== Extract provided ==
Advocates identify ways to reduce Vermont’s inmate population

Suzi Wizowaty, executive director of Vermonters for Criminal Justice Reform, speaks at Wednesday's news conference. Behind her is Sha’an Mouliert, whose son is in a Kentucky prison. Photo by Laura Krantz/VTDigger

Suzi Wizowaty, executive director of Vermonters for Criminal Justice Reform, speaks at Wednesday’s news conference. Behind her is Sha’an Mouliert, whose son is in a Kentucky prison. Photo by Laura Krantz/VTDigger

It was New Year’s Eve in 2009. Sha’an Mouliert was with a friend and the phone rang. She knew it was her son, calling collect from prison in Kentucky.

Mouliert had told herself she wouldn’t answer those calls. They’re too expensive. The first month Yasin was in prison, her phone bill was more than $2,000, she said.

But it was New Year’s Eve, so she answered anyway.

Mouliert and others who spoke Wednesday in the Statehouse described what it is like to be imprisoned out of state or to have a loved one there.

“As a grandmother, my family is shattered,” Mouliert said.

She has not seen Yasin, 32, since 2007, after he was convicted of sexual assault. He has never met one of his own sons, who are now ages 8 and 10, she said.

Mouliert told her story at a Wednesday State House event hosted by Vermonters for Criminal Justice Reform, which opposes Vermont’s use of private, out-of-state prisons.

VCJR sought to advance its cause by identifying ways to reduce Vermont’s inmate population and therefore end the need for its contract with Corrections Corp. of America, a for-profit prison operator.

The state has paid CCA about $61 million over four years to house about 500 prisoners in Kentucky and Arizona. Corrections Commissioner Andy Pallito said he agrees the practice is not ideal, but for now there are no other options.

The advocates’ ideas

Seth Lipschutz, a lawyer who oversees the Prisoners’ Rights Office in the Defender General’s office and is a member of the VCJR board, listed a number of ways to reduce the prison population.

Ideas include making drug possession for personal use a misdemeanor and therefore not punishable with prison time. People charged with nonviolent crimes should be diverted to restorative justice programs, as should violent offenders in cases where victims agree, the advocates said.

Absent exceptional circumstances, they said, no one should be incarcerated for technical violations of conditions of release and furlough should not be denied inmates because of lack of housing.

In addition, they advocated for a “compassionate release” program for elderly prisoners or those who have significant illness or health problems and do not pose a risk to public safety.

== What you have to do ==
Carry on the news article about Vermont advocates' proposals to cut the state's inmate population, picking up right after its last sentence.

Dataset entries:
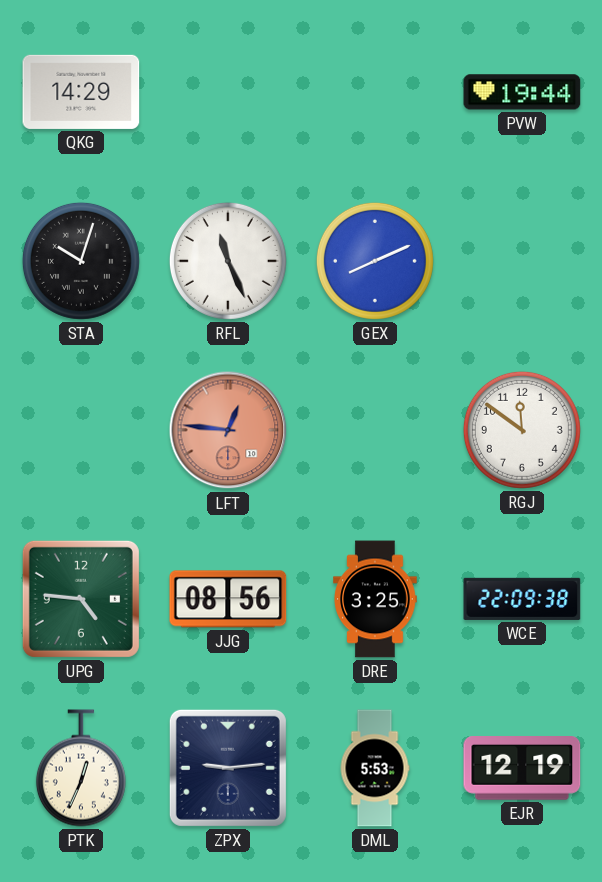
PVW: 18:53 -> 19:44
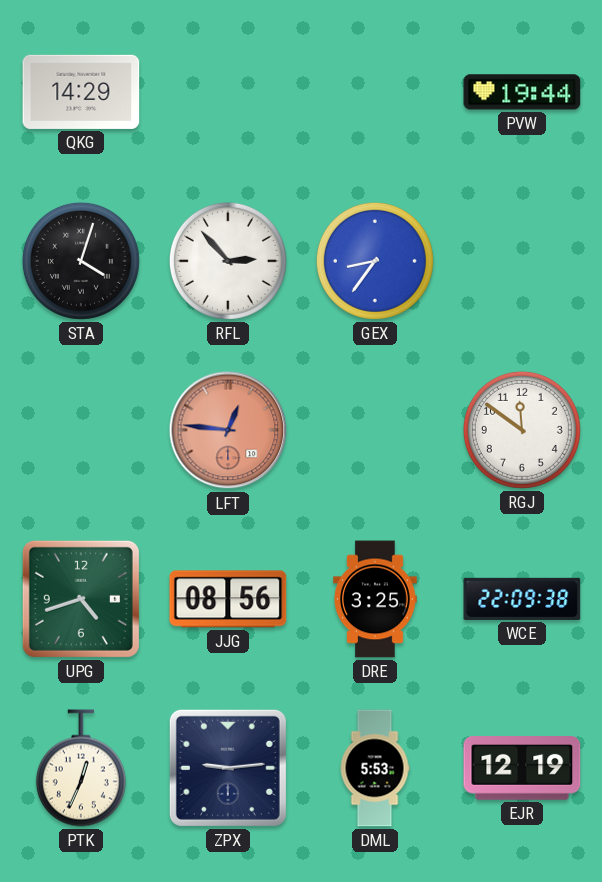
STA: 10:03 -> 4:03
RFL: 11:26 -> 2:53
GEX: 8:11 -> 8:36
UPG: 4:46 -> 4:42
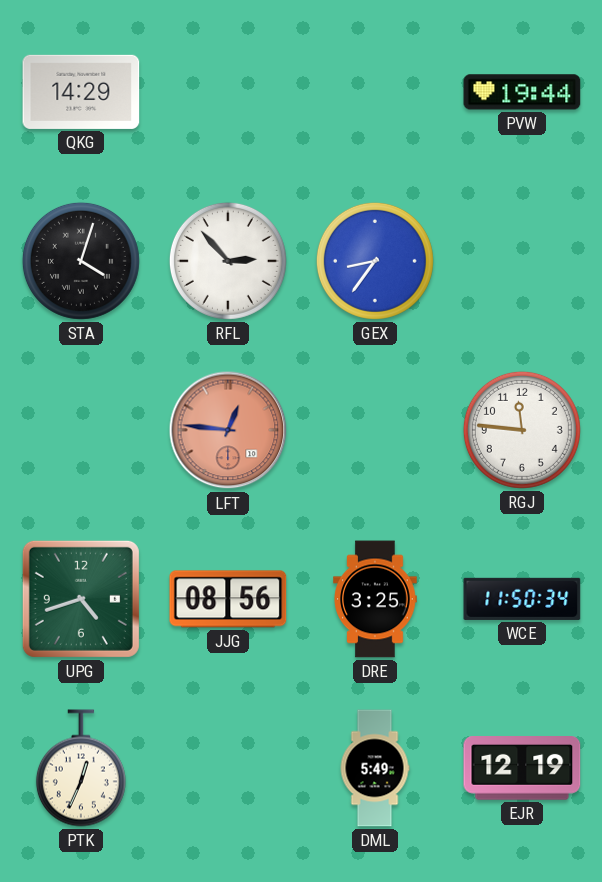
RGJ: 11:51 -> 11:46
WCE: 22:09 -> 11:50
ZPX: 9:14 -> none
DML: 5:53 -> 5:49
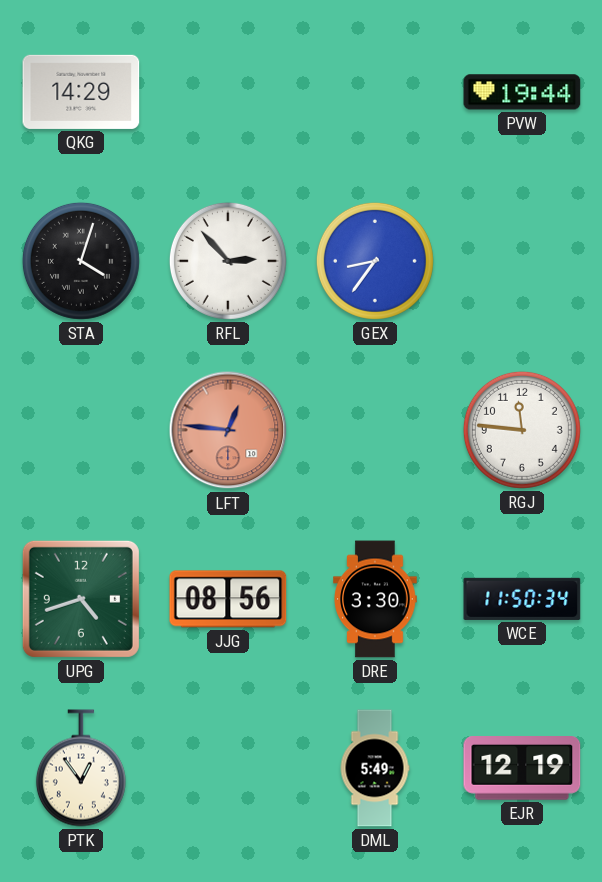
DRE: 3:25 -> 3:30
PTK: 12:34 -> 12:54
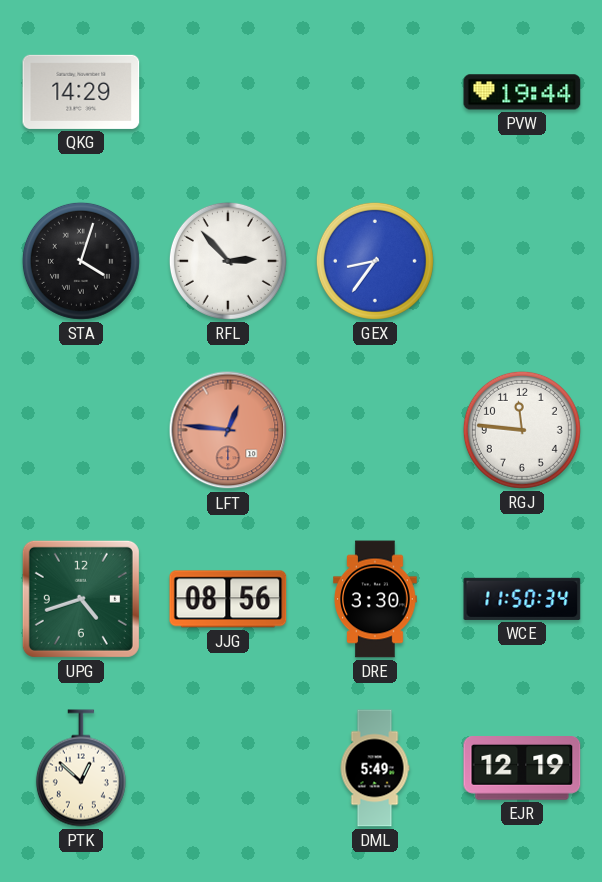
PTK: 12:54 -> 12:52
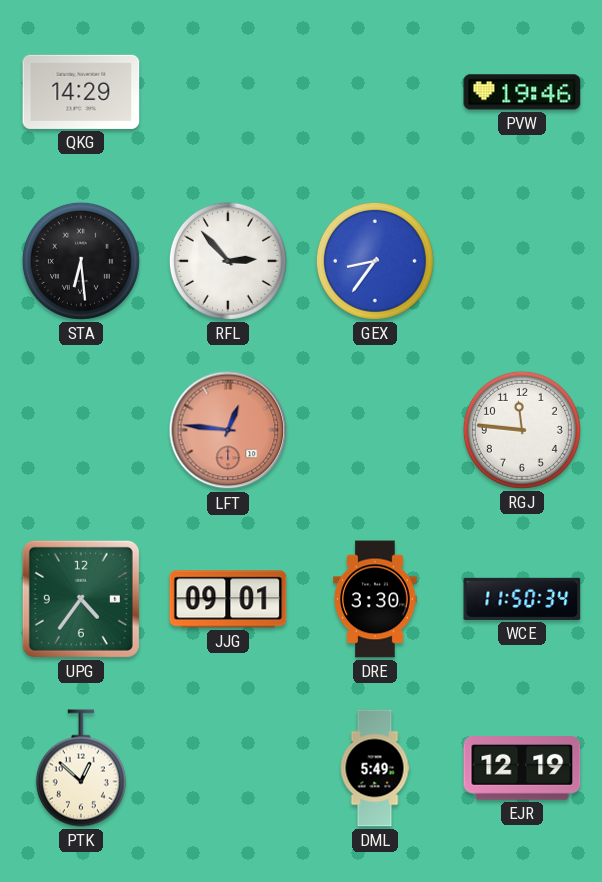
PVW: 19:44 -> 19:46
STA: 4:03 -> 6:29
UPG: 4:42 -> 4:36
JJG: 08:56 -> 09:01
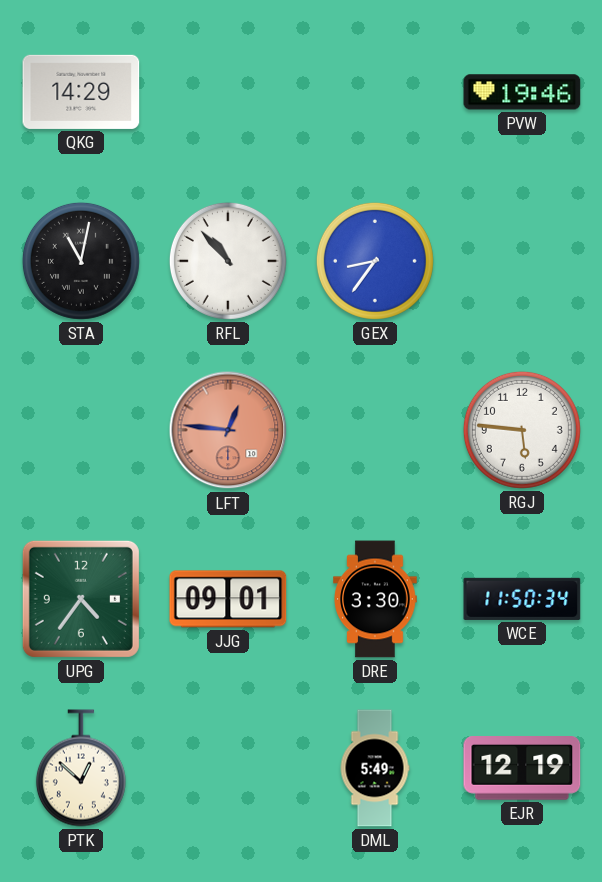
STA: 6:29 -> 11:02
RFL: 2:53 -> 10:53
RGJ: 11:46 -> 5:46
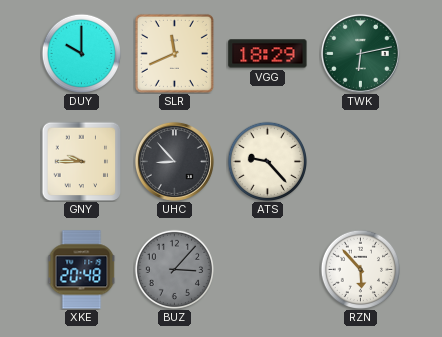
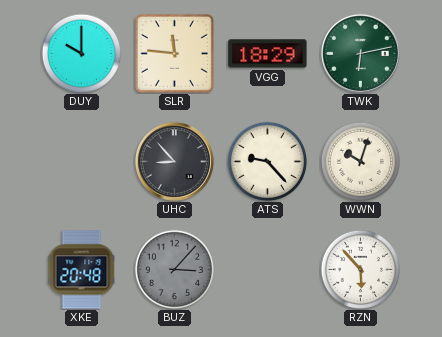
SLR: 11:41 -> 11:46
GNY: 9:45 -> none
WWN: none -> 10:03
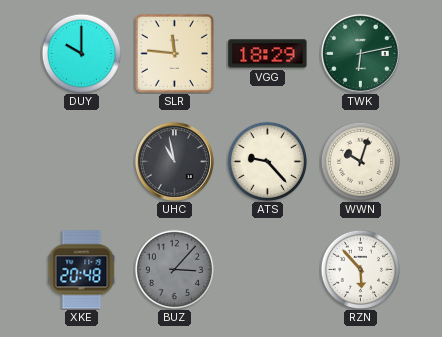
UHC: 8:53 -> 10:58
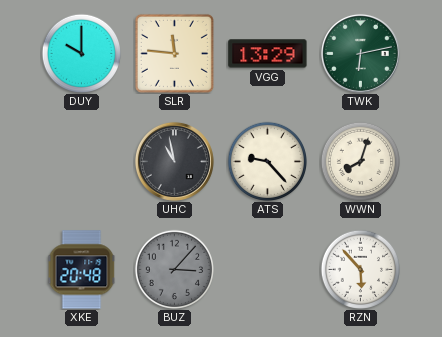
VGG: 18:29 -> 13:29
WWN: 10:03 -> 8:03
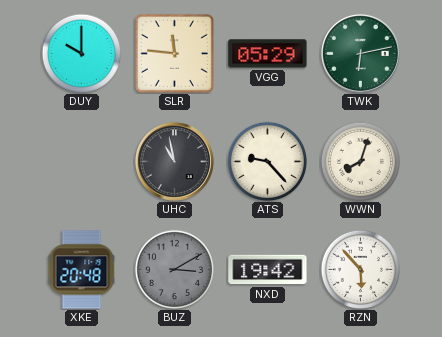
VGG: 13:29 -> 05:29
BUZ: 3:07 -> 3:10
NXD: none -> 19:42
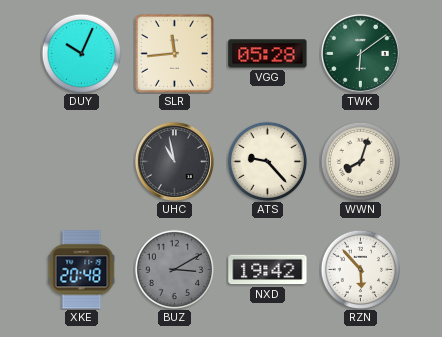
DUY: 10:00 -> 10:04
SLR: 11:46 -> 11:44
VGG: 05:29 -> 05:28
TWK: 6:13 -> 6:09
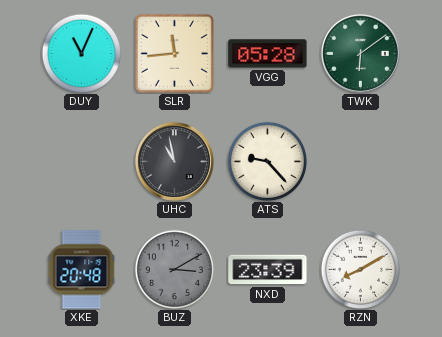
DUY: 10:04 -> 11:04
WWN: 8:03 -> none
NXD: 19:42 -> 23:39
RZN: 5:53 -> 8:10
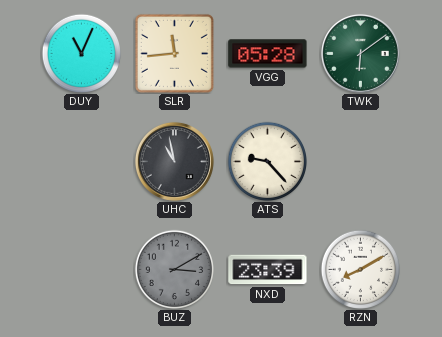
XKE: 20:48 -> none
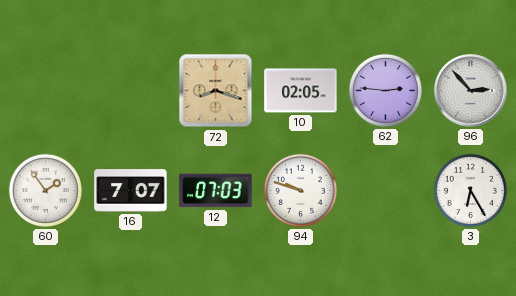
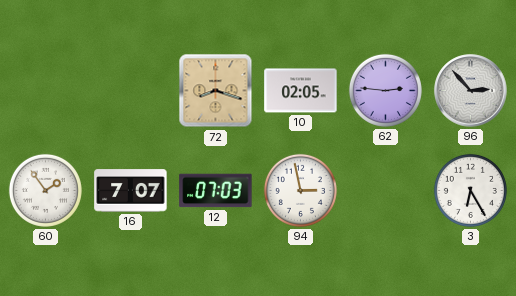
94: 9:48 -> 2:58
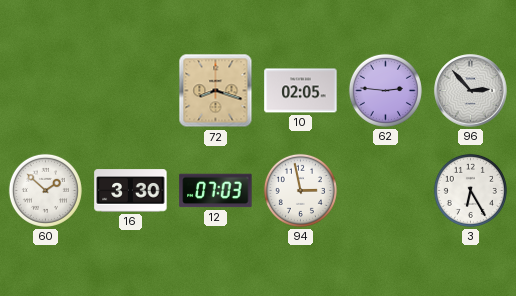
60: 1:54 -> 1:52
16: 7:07 -> 3:30
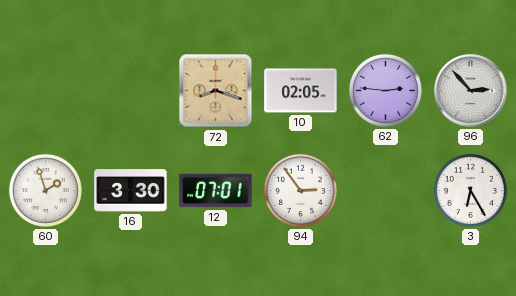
60: 1:52 -> 1:57
12: 07:03 -> 07:01
94: 2:58 -> 2:54
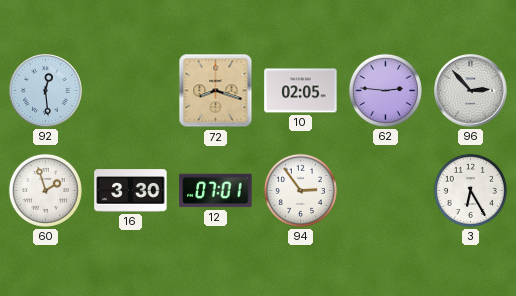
92: none -> 12:29
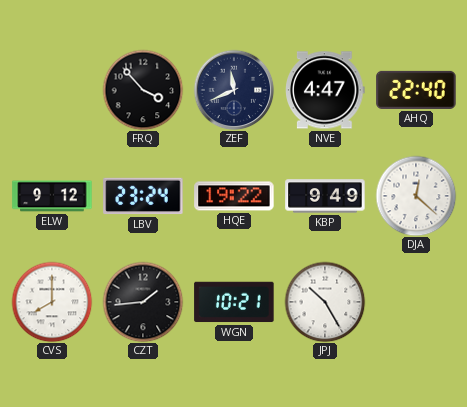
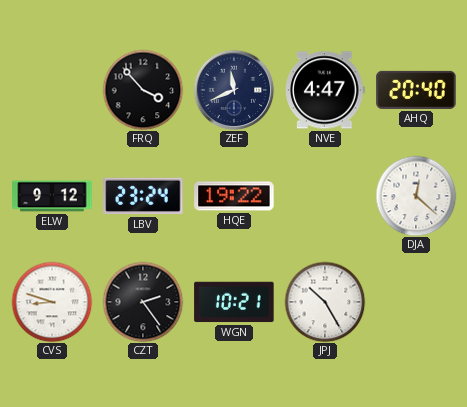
AHQ: 22:40 -> 20:40
KBP: 9:49 -> none
CVS: 8:00 -> 8:48
CZT: 1:44 -> 2:24
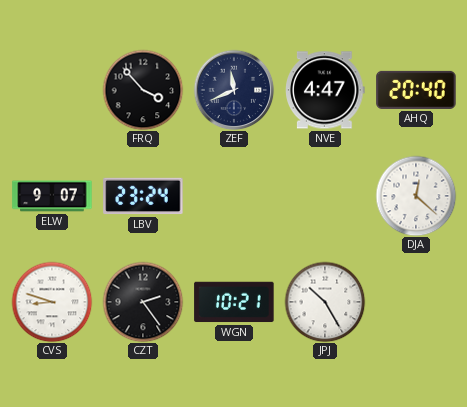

== Output ==
“I have not had the time to review all of their recommendations but I did review an early draft,” Pallito said. “There are some items which we will be able to support and others which we will clearly not. All of this is dependent on what the Legislature decides to move forward with and in what form.”

Other voices

Rep. Warren Kitzmiller, D-Montpelier, also spoke at the news conference, saying he has “serious problems” with the for-profit nature of private prisons. Allen Gilbert, executive director of the Vermont branch of the American Civil Liberties Union, said the ACLU believes it is unconstitutional.

Also speaking at the event were a former inmate and the wife of a prisoner serving his sentence in Kentucky. They raised questions about the quality of health care and the lack of educational or vocational training at the facility.

Meg McCarthy, whose husband, Richard Gagnon, is serving 17 years for second-degree murder, described how her husband’s sore throat went untreated for at least seven weeks but was eventually discovered to be lymphoma.

Tim Burgess, who served two of his five years in prison in Kentucky, described the Lee Adjustment Center in Beattyville, Kentucky, as a “warehouse” for people to do time.

“We as inmates in these facilities have no contact, no networks that we can see on a consistent basis,” Burgess said.

VCJR is drafting a bill to reduce inmate populations, in hopes of getting a lawmaker to sponsor it.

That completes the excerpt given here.